YOUR GOAL: Retype only the lines from the top of the records to the line with "[diversity & inclusion goals](/dei/)", including that line but none of the pictures.

RECORDS FOR THE TASK:
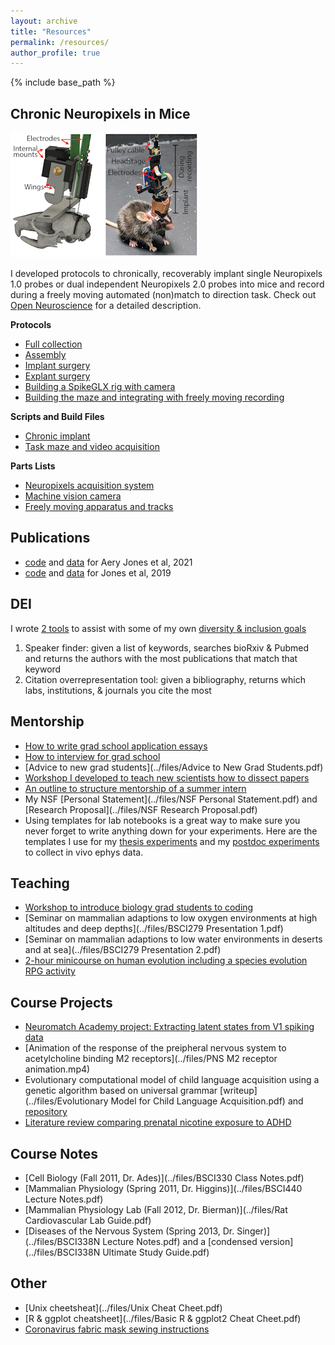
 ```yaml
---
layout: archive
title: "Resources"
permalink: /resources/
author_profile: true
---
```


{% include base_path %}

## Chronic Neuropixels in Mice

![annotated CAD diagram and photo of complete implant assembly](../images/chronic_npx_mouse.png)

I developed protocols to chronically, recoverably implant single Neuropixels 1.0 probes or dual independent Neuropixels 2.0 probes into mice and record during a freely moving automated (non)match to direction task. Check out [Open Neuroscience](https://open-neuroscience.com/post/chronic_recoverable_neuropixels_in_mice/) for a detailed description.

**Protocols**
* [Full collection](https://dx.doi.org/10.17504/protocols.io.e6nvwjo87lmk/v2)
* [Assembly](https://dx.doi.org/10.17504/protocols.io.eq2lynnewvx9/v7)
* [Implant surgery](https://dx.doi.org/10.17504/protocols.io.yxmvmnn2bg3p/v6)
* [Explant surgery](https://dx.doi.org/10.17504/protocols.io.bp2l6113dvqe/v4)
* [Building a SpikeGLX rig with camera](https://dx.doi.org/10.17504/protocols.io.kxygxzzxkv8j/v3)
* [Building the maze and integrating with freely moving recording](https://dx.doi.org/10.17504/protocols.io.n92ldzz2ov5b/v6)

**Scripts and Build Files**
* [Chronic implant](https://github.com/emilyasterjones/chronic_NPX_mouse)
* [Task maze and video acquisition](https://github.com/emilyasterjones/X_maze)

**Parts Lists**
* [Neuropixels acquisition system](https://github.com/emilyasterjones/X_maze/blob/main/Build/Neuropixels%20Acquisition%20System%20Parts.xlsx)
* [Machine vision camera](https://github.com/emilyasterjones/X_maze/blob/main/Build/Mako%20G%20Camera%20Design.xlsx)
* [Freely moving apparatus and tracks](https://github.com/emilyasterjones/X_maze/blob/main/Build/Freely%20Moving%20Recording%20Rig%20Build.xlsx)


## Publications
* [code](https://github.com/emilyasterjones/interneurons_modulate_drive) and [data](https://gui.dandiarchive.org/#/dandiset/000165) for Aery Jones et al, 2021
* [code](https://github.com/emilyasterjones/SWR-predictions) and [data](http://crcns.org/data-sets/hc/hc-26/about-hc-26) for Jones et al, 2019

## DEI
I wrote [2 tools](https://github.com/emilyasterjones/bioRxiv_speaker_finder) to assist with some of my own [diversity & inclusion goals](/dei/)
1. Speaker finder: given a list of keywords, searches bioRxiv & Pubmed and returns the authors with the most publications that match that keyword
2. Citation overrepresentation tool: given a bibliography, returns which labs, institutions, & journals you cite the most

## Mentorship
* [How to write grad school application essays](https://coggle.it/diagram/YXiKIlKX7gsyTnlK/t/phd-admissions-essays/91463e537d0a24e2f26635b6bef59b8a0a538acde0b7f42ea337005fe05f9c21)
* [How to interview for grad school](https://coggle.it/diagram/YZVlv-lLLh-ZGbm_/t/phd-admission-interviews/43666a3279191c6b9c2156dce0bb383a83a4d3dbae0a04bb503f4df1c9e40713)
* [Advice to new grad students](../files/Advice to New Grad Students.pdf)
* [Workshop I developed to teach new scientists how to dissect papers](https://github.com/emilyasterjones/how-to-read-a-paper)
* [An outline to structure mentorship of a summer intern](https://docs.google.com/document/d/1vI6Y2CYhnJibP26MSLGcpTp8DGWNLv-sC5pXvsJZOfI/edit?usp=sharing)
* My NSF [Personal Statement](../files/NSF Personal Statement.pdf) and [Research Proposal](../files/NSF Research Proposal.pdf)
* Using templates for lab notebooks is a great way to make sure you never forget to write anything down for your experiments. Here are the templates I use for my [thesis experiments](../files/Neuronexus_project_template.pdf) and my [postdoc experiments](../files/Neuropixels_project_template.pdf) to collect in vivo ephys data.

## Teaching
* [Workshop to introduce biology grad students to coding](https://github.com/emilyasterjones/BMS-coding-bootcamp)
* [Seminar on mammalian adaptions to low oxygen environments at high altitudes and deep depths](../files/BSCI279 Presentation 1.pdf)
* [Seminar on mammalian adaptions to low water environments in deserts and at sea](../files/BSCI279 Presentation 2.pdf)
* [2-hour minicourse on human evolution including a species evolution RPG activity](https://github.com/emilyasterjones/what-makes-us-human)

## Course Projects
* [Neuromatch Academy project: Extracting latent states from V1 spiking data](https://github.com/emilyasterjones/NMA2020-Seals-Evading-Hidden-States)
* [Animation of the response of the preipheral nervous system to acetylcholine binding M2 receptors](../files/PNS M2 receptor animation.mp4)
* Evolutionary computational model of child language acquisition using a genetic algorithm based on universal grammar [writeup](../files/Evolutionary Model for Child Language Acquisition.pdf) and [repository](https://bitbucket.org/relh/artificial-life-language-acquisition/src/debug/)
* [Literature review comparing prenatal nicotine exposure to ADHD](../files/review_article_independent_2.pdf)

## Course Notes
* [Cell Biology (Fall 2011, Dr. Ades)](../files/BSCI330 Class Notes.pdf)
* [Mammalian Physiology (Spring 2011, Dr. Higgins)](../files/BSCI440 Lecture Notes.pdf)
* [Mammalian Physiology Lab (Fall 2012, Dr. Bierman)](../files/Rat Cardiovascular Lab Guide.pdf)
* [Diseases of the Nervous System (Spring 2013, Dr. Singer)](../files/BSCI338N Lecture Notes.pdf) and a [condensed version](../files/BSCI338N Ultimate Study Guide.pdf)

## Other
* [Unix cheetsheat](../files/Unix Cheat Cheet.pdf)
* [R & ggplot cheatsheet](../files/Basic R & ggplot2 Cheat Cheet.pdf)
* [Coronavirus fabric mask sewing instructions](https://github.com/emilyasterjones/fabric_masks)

TASK ANSWER:
 ```yaml
---
layout: archive
title: "Resources"
permalink: /resources/
author_profile: true
---
```


{% include base_path %}

## Chronic Neuropixels in Mice

![annotated CAD diagram and photo of complete implant assembly](../images/chronic_npx_mouse.png)

I developed protocols to chronically, recoverably implant single Neuropixels 1.0 probes or dual independent Neuropixels 2.0 probes into mice and record during a freely moving automated (non)match to direction task. Check out [Open Neuroscience](https://open-neuroscience.com/post/chronic_recoverable_neuropixels_in_mice/) for a detailed description.

**Protocols**
* [Full collection](https://dx.doi.org/10.17504/protocols.io.e6nvwjo87lmk/v2)
* [Assembly](https://dx.doi.org/10.17504/protocols.io.eq2lynnewvx9/v7)
* [Implant surgery](https://dx.doi.org/10.17504/protocols.io.yxmvmnn2bg3p/v6)
* [Explant surgery](https://dx.doi.org/10.17504/protocols.io.bp2l6113dvqe/v4)
* [Building a SpikeGLX rig with camera](https://dx.doi.org/10.17504/protocols.io.kxygxzzxkv8j/v3)
* [Building the maze and integrating with freely moving recording](https://dx.doi.org/10.17504/protocols.io.n92ldzz2ov5b/v6)

**Scripts and Build Files**
* [Chronic implant](https://github.com/emilyasterjones/chronic_NPX_mouse)
* [Task maze and video acquisition](https://github.com/emilyasterjones/X_maze)

**Parts Lists**
* [Neuropixels acquisition system](https://github.com/emilyasterjones/X_maze/blob/main/Build/Neuropixels%20Acquisition%20System%20Parts.xlsx)
* [Machine vision camera](https://github.com/emilyasterjones/X_maze/blob/main/Build/Mako%20G%20Camera%20Design.xlsx)
* [Freely moving apparatus and tracks](https://github.com/emilyasterjones/X_maze/blob/main/Build/Freely%20Moving%20Recording%20Rig%20Build.xlsx)


## Publications
* [code](https://github.com/emilyasterjones/interneurons_modulate_drive) and [data](https://gui.dandiarchive.org/#/dandiset/000165) for Aery Jones et al, 2021
* [code](https://github.com/emilyasterjones/SWR-predictions) and [data](http://crcns.org/data-sets/hc/hc-26/about-hc-26) for Jones et al, 2019

## DEI
I wrote [2 tools](https://github.com/emilyasterjones/bioRxiv_speaker_finder) to assist with some of my own [diversity & inclusion goals](/dei/)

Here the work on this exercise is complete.